MI200 matrix fused multiply-add (MFMA) behavior specifics

MI200 matrix fused multiply-add (MFMA) behavior specifics#

The MI200 MFMA_F16, MFMA_BF16, and MFMA_BF16_1K flush subnormal input/output data to zero. This behavior might affect the convolution operation in certain workloads due to the limited exponent range of the half-precision floating-point datatypes.

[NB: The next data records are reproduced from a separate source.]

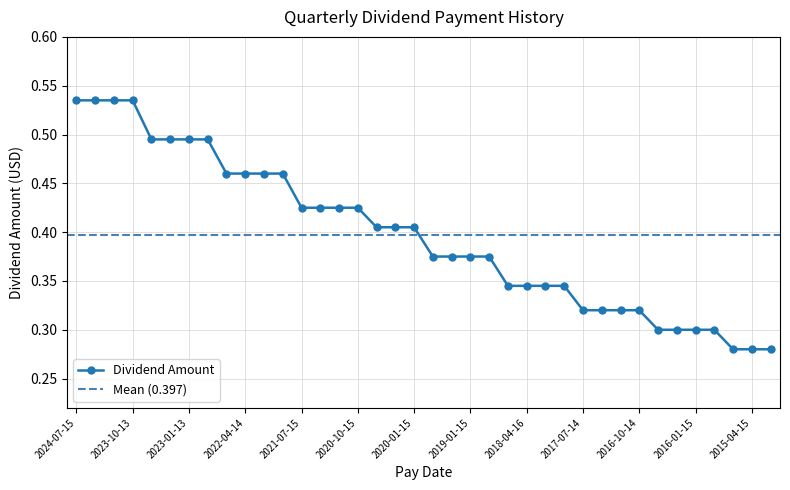

Is it true that the value at 2024-07-15 is 0.5?

True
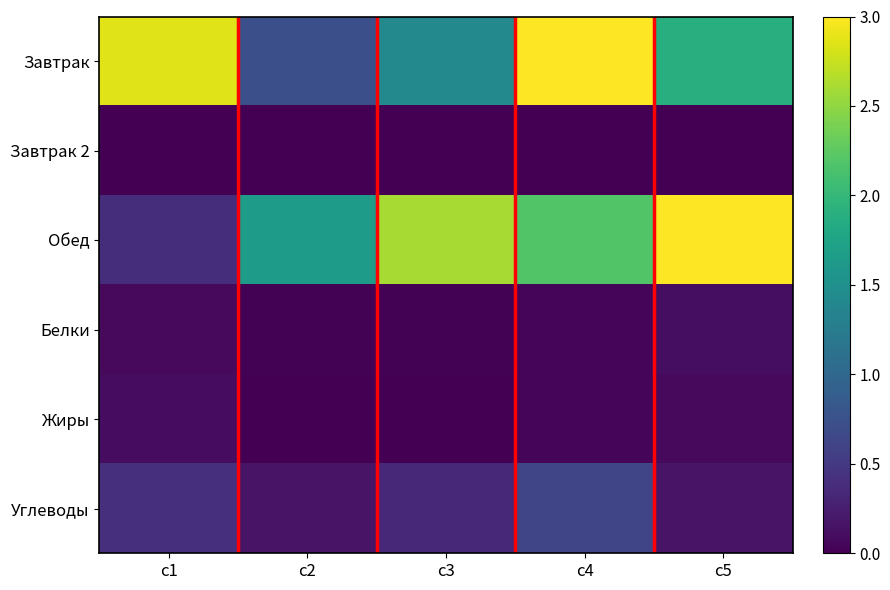

Reading left to right, transcribe all the data shown in this chart.

Завтрак: c1=2.9	c2=0.7	c3=1.4	c4=3.0	c5=1.9
Завтрак 2: c1=0.0	c2=0.0	c3=0.0	c4=0.0	c5=0.0
Обед: c1=0.4	c2=1.7	c3=2.6	c4=2.2	c5=3.0
Белки: c1=0.1	c2=0.0	c3=0.0	c4=0.0	c5=0.1
Жиры: c1=0.1	c2=0.0	c3=0.0	c4=0.0	c5=0.1
Углеводы: c1=0.4	c2=0.2	c3=0.3	c4=0.6	c5=0.2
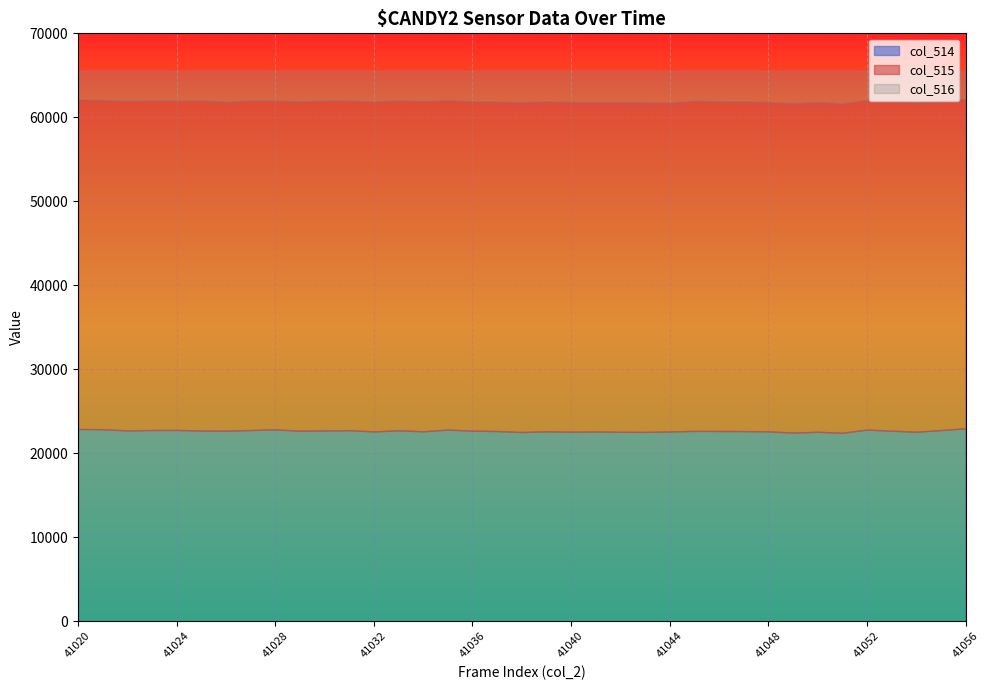

Reading left to right, what are all the values shown in this chart?

col_515: 41020=39244	41021=39210	41022=39224	41023=39249	41024=39211	41025=39299	41026=39171	41027=39237	41028=39153	41029=39219	41030=39264	41031=39231	41032=39275	41033=39292	41034=39310	41035=39216	41036=39215	41037=39228	41038=39266	41039=39274	41040=39266	41041=39221	41042=39257	41043=39234	41044=39145	41045=39302	41046=39249	41047=39257	41048=39231	41049=39222	41050=39266	41051=39219	41052=39254	41053=39348	41054=39249	41055=39234	41056=39230
col_514: 41020=22890	41021=22859	41022=22716	41023=22760	41024=22774	41025=22699	41026=22685	41027=22760	41028=22838	41029=22680	41030=22713	41031=22743	41032=22598	41033=22729	41034=22610	41035=22815	41036=22687	41037=22644	41038=22529	41039=22610	41040=22566	41041=22593	41042=22554	41043=22544	41044=22593	41045=22662	41046=22650	41047=22636	41048=22605	41049=22459	41050=22554	41051=22436	41052=22813	41053=22683	41054=22561	41055=22757	41056=22973
col_516: 41020=65535	41021=65535	41022=65535	41023=65535	41024=65535	41025=65535	41026=65535	41027=65535	41028=65535	41029=65535	41030=65535	41031=65535	41032=65535	41033=65535	41034=65535	41035=65535	41036=65535	41037=65535	41038=65535	41039=65535	41040=65535	41041=65535	41042=65535	41043=65535	41044=65535	41045=65535	41046=65535	41047=65535	41048=65535	41049=65535	41050=65535	41051=65535	41052=65535	41053=65535	41054=65535	41055=65535	41056=65535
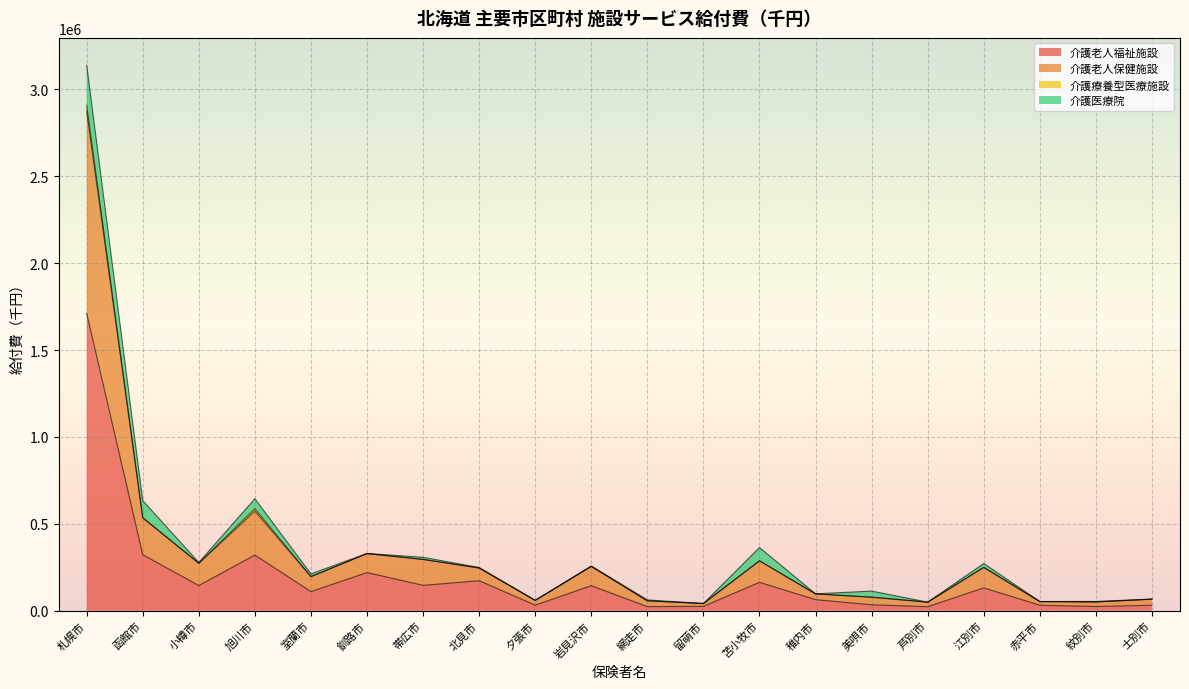

What is the maximum value for 介護老人福祉施設?

1711343.3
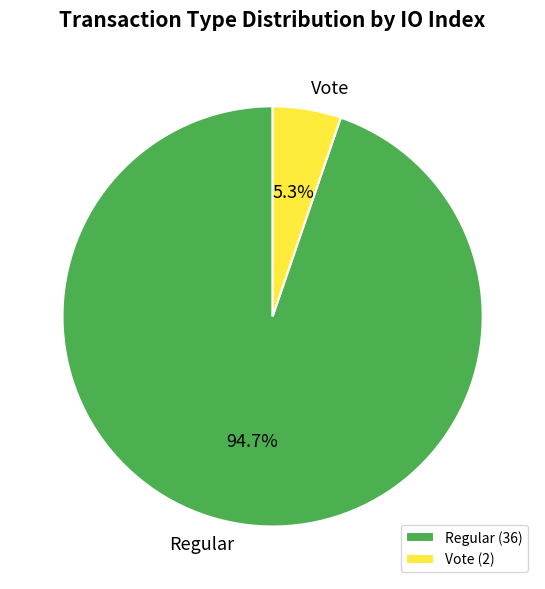

Combined, do Regular and Vote account for over 50%?

Yes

MIOpen offers an alternate implementation for the half-precision datatype via conversion instructions to utilize the BFloat16 datatype’s larger exponent range, albeit with reduced accuracy. The following salients apply to this alternate implementation:

It’s disabled by default in the forward convolution operations.
It’s enabled by default in the backward data and backward weights convolution operations.
You can override the default MIOpen behaviors by using the miopenSetConvolutionAttribute API call: Pass the convolution descriptor for the appropriate convolution operation, and the MIOPEN_CONVOLUTION_ATTRIB_FP16_ALT_IMPL convolution attribute (with a non-zero value), to engage the alternate implementation.
You can also override the behavior using the MIOPEN_DEBUG_CONVOLUTION_ATTRIB_FP16_ALT_IMPL environment variable. When set to 1, MIOPEN_DEBUG_CONVOLUTION_ATTRIB_FP16_ALT_IMPL engages the alternate implementation; when set to 0, it’s disabled. Keep in mind that the environment variable impacts the convolution operation in all directions.